PROVIDED DATA |

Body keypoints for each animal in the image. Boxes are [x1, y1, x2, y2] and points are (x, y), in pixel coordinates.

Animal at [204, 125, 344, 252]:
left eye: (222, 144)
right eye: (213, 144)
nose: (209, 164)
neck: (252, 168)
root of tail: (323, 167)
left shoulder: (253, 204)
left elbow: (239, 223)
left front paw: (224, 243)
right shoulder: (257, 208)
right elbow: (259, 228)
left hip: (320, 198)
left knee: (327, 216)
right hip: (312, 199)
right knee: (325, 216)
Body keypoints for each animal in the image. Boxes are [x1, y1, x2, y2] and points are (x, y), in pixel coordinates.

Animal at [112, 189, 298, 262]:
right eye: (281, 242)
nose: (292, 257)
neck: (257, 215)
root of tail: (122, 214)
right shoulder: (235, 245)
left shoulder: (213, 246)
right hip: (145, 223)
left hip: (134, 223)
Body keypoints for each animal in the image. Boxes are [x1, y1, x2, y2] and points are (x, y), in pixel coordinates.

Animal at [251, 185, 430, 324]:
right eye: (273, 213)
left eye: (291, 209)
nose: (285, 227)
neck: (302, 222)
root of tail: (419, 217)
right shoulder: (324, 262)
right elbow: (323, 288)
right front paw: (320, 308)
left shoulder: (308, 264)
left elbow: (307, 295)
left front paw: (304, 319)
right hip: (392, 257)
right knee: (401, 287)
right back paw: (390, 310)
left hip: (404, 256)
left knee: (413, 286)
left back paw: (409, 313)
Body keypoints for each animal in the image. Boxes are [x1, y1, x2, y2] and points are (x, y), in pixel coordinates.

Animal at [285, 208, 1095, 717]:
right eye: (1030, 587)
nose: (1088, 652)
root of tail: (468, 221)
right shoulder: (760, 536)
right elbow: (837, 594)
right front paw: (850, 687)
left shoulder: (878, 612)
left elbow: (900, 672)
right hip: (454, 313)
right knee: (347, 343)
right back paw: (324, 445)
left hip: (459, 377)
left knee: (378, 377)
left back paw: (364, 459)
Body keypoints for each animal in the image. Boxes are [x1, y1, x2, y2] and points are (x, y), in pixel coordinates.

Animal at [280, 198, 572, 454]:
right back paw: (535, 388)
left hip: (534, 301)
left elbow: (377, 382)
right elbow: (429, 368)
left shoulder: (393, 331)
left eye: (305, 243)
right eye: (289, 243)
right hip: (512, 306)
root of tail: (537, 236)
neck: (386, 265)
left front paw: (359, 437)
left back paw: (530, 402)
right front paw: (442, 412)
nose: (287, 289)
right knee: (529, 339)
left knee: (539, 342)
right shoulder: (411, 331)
---
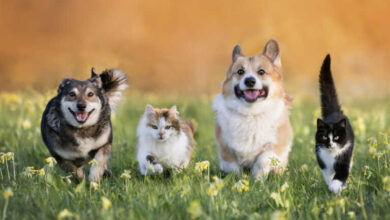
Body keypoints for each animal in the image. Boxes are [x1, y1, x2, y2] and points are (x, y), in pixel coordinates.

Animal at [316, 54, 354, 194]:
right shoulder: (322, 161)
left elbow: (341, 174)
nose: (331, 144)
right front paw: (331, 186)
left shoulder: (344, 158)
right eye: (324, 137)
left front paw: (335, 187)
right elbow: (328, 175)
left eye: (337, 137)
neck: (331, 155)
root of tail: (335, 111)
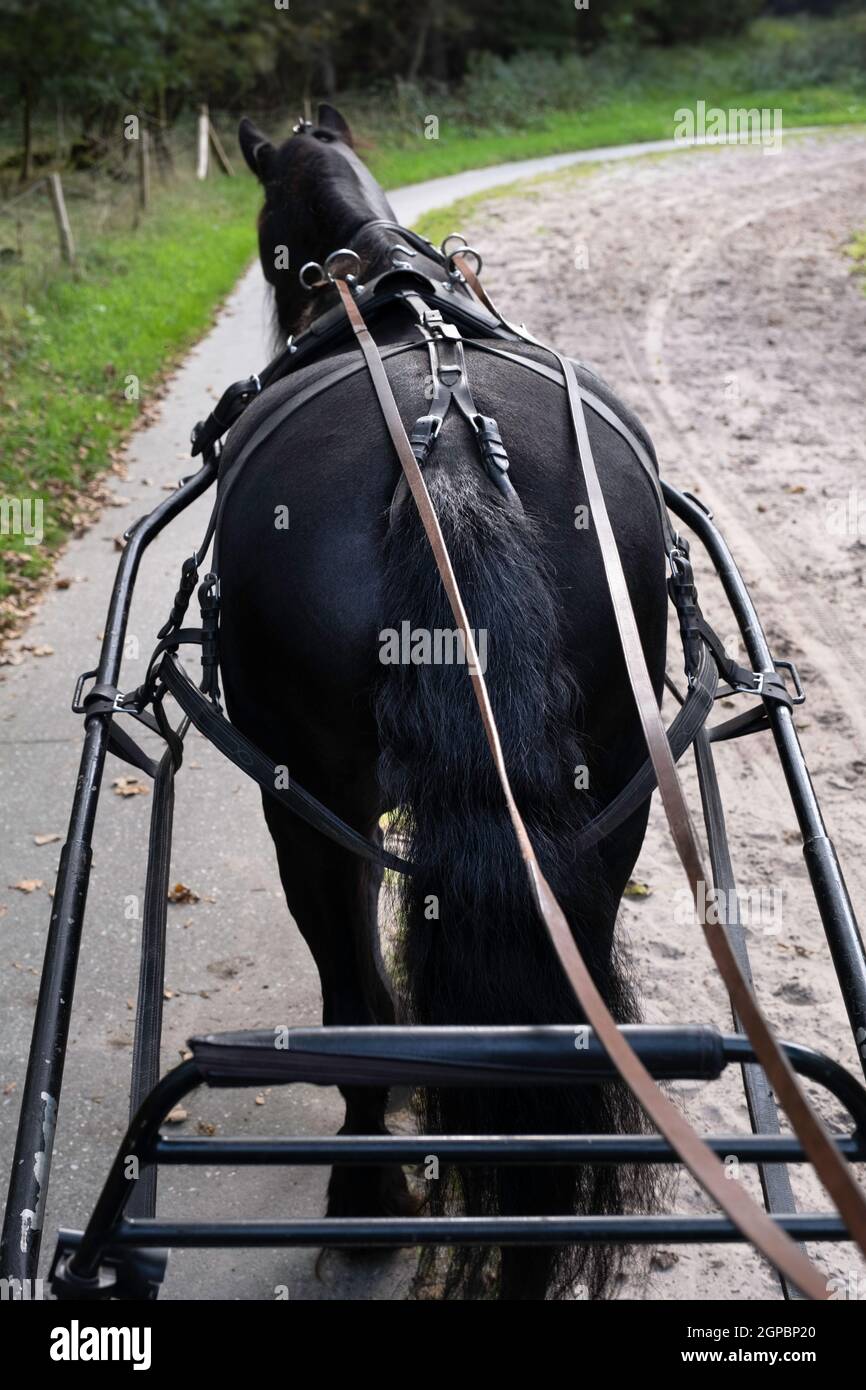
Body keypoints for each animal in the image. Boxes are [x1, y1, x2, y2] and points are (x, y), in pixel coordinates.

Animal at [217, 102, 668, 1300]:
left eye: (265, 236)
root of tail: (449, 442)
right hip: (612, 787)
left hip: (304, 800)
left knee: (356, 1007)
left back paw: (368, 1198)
* * *
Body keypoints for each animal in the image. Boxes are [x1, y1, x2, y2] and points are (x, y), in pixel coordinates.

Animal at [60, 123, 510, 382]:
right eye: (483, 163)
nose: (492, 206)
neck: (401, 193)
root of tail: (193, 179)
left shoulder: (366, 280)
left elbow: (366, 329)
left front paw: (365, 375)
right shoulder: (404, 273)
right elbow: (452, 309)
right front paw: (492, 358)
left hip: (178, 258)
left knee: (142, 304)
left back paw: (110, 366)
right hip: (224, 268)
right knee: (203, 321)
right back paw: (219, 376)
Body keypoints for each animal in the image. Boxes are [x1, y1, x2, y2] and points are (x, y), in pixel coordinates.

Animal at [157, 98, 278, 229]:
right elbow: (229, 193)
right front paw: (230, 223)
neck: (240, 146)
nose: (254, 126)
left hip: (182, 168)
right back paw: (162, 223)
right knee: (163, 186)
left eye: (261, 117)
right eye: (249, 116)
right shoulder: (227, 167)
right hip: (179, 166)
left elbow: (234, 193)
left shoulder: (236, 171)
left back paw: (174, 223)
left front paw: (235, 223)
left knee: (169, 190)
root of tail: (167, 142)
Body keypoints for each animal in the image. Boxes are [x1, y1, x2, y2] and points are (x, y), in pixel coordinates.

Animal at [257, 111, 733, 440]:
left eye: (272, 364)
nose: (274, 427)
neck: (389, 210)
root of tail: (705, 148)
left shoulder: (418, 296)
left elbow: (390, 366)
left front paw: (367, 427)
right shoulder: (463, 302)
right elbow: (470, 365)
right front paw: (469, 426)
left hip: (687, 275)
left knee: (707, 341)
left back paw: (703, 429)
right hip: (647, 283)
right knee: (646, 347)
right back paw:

PROBLEM | Search the listing above for the string "tail". Copy every line that contains it.

ANSWER FOR THIS EXERCISE |
root of tail: (323, 167)
root of tail: (122, 214)
root of tail: (419, 217)
root of tail: (468, 221)
root of tail: (537, 236)
root of tail: (335, 111)
root of tail: (449, 442)
root of tail: (193, 179)
root of tail: (167, 142)
root of tail: (705, 148)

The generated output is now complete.